§ **PROBLEM REQUIREMENTS**: Nothing but the lines from the line with "List each element's" through the end of the data is to be copied, and each is to be copied exactly.
[GIVEN DATA]
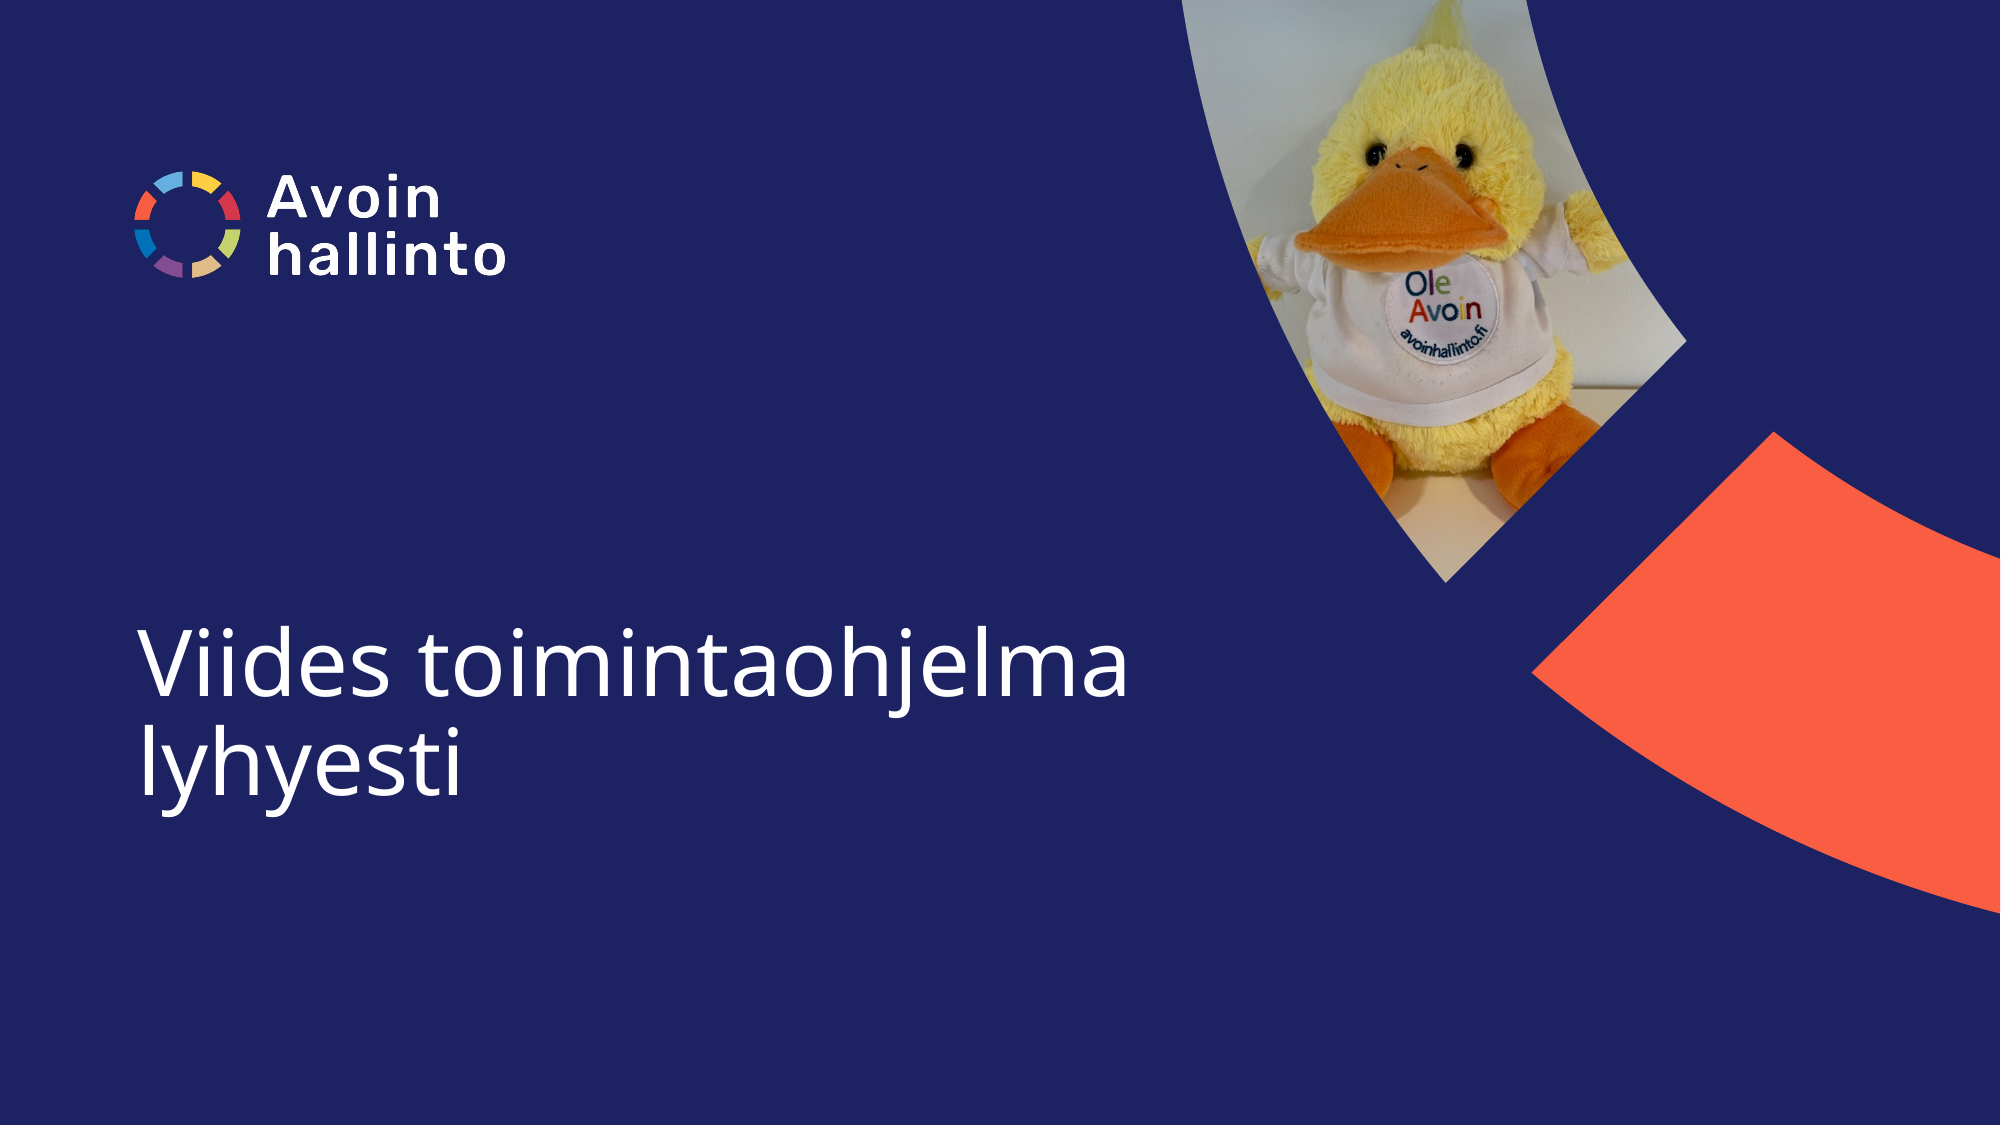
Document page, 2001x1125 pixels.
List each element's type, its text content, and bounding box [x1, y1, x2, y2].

picture [94, 128, 545, 320]
picture [1172, 0, 1687, 583]
title Viides toimintaohjelma lyhyesti [137, 523, 1141, 916]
[/GIVEN DATA]
§ **SOLUTION TO THE PROBLEM**:
List each element's type, its text content, and bounding box [x1, y1, x2, y2].

picture [94, 128, 545, 320]
picture [1172, 0, 1687, 583]
title Viides toimintaohjelma lyhyesti [137, 523, 1141, 916]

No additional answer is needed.